= Society of Intensive Care Medicine =

The Society of Intensive Care Medicine (SICM) is the representative body for Intensive Care Medicine (ICM) professionals in Singapore.

== History ==

Before 1970, Intensive care units (ICUs) did not exist in Singapore. In the 1970s, parts of public hospital wards were crudely designated as ICUs. During the 1980s, dedicated physical spaces, with the necessary equipment and trained nursing staff, were developed to treat critically ill patients.
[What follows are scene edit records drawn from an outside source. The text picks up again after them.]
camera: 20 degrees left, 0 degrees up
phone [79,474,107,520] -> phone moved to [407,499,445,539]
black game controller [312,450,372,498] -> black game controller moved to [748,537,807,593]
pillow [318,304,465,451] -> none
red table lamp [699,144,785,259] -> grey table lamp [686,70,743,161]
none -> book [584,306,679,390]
Singapore was a founding member of the Western Pacific Association of Critical Care Medicine (WPACCM) – now known as the Asia Pacific Association of Critical Care Medicine (APACCM) – and hosted the Inaugural Congress of the Association in 1981 and the 11th edition in 2000. SICM was officially formed in 1995, with the late Dr Ng Kim Swee as her founding President. The elected President and the Executive Committee are unpaid volunteers and each term is for 2 years.

== Education ==

SICM submitted a position paper on "A formalized accreditation and training system for adult intensive care medicine" to the Ministry of Health, Singapore in 2002. This led to the formation of the Sub-specialty Training Committee in ICM in 2007 and ICM was recognised as a sub-specialty with the Specialists Accreditation Board in 2012.

=== SICM SymPOsium ===

The inaugural biennial SICM Symposium (SISPO) was held on 23 April 2016 for adult and paediatric intensivists and ICM trainees. It comprised "Year-In-Review" lectures on ICM key topics such as haemodynamics, ventilation, nutrition, nephrology, and neurocritical care, as well as several workshops.
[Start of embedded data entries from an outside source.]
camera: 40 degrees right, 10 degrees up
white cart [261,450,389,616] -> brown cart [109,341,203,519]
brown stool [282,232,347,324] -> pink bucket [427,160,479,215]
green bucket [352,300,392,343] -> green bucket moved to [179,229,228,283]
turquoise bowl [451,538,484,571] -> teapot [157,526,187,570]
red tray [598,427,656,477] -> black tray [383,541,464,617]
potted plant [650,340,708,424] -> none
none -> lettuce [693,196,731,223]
=== SG-ANZICS Intensive Care Forum ===

SICM partnered with the Australian and New Zealand Intensive Care Society (ANZICS) to organise the biennial SG-ANZICS Intensive Care Forum in 2011.

== Research ==

SICM set up its multicentre research arm known as the National Investigators for Clinical Epidemiology and Research (SICM-NICER) in 2008. It collaborates with the Asian Critical Care Clinical Trials Group and published several papers on ICM from an Asian perspective.

SICM collaborated with the Ministry of Health, Singapore to set up the Singapore National ICU Repository (NICUR) to advance future research.